Soal Film Dirty Vote, TKN Prabowo-Gibran Sebut 3 Hal Ini Mustahil: Bagaimana Mungkin Seorang Pejabat Kepala Daerah Bisa …
- Tangkapan layar
tvOnenews.com - Film Dirty Vote tayang dalam versi penuh di akun Youtube PSHK Indonesia pada Minggu (11/2/2024). Beberapa jam kemudian Tim Kampanye Nasional (TKN) Prabowo-Gibran membuat klarifikasi terkait film tersebut.
Dirty Vote adalah film dokumenter yang dibintangi oleh tiga ahli hukum tata negara yakni Zainal Arifin Mochtar, Bivitri Susanti, dan Feri Amsari.
1. Bivitri Susanti: Dosen STH Jentera, Harvard Kennedy fellow.
2. Zaenal Arifin Mochtar: Dosen UGM, Direktur PUKAT UGM.
3. Feri Amsari: Dosen Unand, Direktur PUSAKO Unand.
Ketiganya menjelaskan secara detail bagaimana instrumen negara telah digunakan untuk tujuan memenangkan pasangan calon Prabowo Gibran dalam Pemilu 2024.
(Salah satu cuplikan film Dirty Vote. Foto: Tangkapan layar)
Film yang diproduksi oleh WatchDoc itu sampai saat berita ini ditulis telah ditonton lebih dari 74 ribu penonton.
Beberapa jam setelah peluncuran film tersebut, TKN Prabowo Gibran langsung menggelar konferensi pers untuk menjawab keresahan publik.

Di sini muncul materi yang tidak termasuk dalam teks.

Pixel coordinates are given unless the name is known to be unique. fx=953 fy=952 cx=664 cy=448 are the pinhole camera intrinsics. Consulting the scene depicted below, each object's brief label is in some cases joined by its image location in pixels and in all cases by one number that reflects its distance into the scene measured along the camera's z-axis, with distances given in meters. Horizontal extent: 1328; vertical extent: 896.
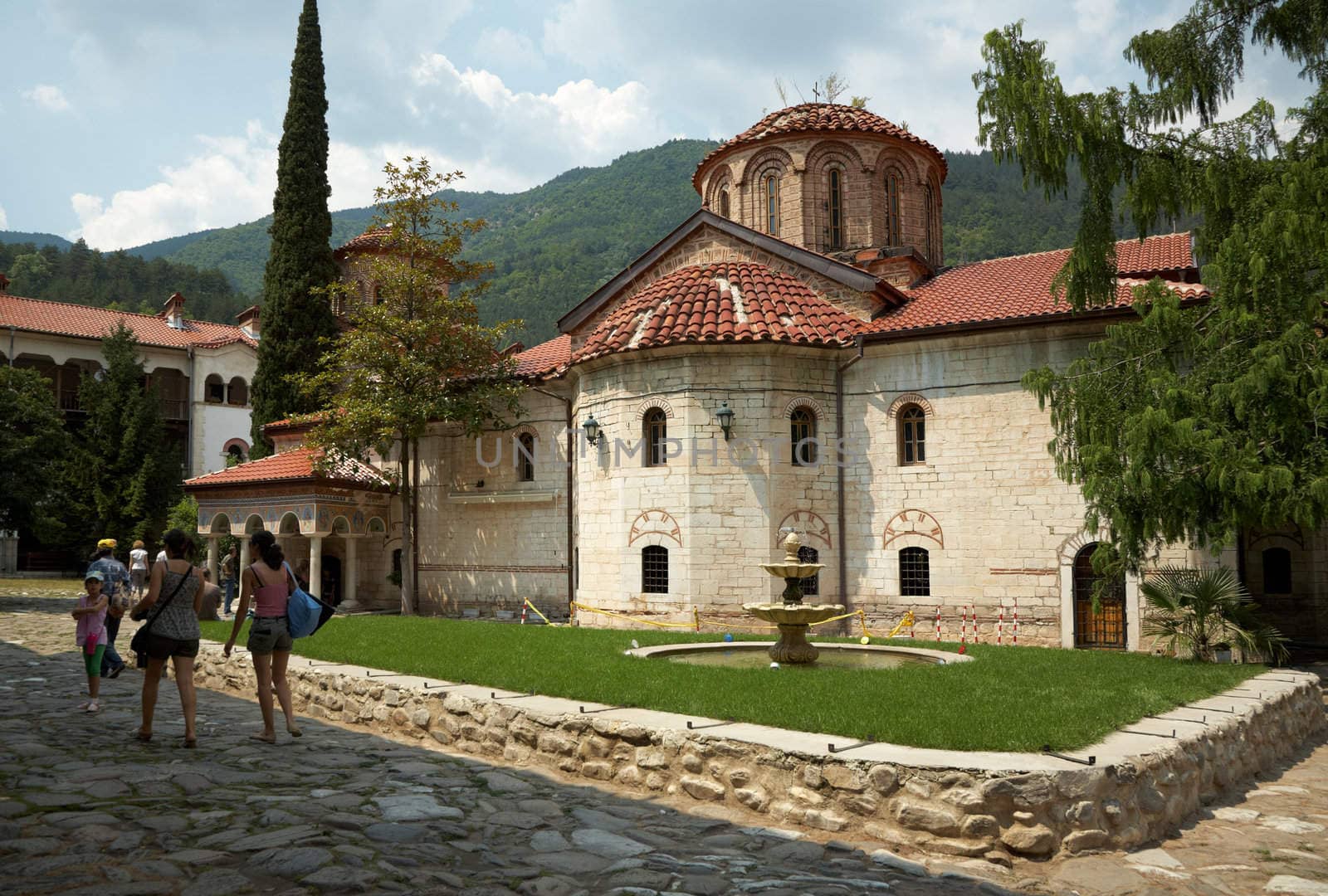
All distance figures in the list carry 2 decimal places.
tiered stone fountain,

Wakil Ketua Tim Kampanye Nasional (TKN) Prabowo Gibran Habiburokhman menyebut bahwa sebagian besar yang disampaikan dalam film tersebut adalah fitnah, asumtif, dan tidak ilmiah.
“Saya mempertanyakan kapasitas tokoh-tokoh yang ada di film tersebut. Dan saya kok merasa sepertinya ada tendensi keinginan untuk mendegradasi Pemilu ini dengan narasi yang sangat tidak mendasar,” kata Habiburokhman dikutip dari tayangan Youtube Prabowo Gibran.
Menurutnya Jokowi adalah sosok presiden yang selama dua periode ini selalu berpihak pada rakyat. Prabowo sebagai calon presiden pada Pemilu 2024 ini bertekad untuk melanjutkan program Jokowi.
Setidaknya ada 3 hal yang disoroti Wakil Ketua TKN Prabowo Gibran Habiburokhman dari film Dirty Vote:
(Konverensi pers TKN Prabowo Gibran atas film Dirty Vote. Foto: Tangkapan layar)
1. Pernyataan Feri Amsari soal penunjukkan 20 pejabat kepala daerah di 20 provinsi dikaitkan dengan jumlah DPT 140 juta suara yang equivalent lebih dari setengah dari jumlah pemilih di seluruh Indonesia.
Narasi tersebut menurut Habiburokhman sangat tidak masuk akal dan susah sekali mencernanya.
“Bagaimana bisa seorang PJ (Pejabat) kepala daerah memastikan seluruh pemilih di daerahnya untuk memilih sesuai dengan yang dikehendaki oleh seorang yang menunjuknya sebagai kepala daerah,” katanya.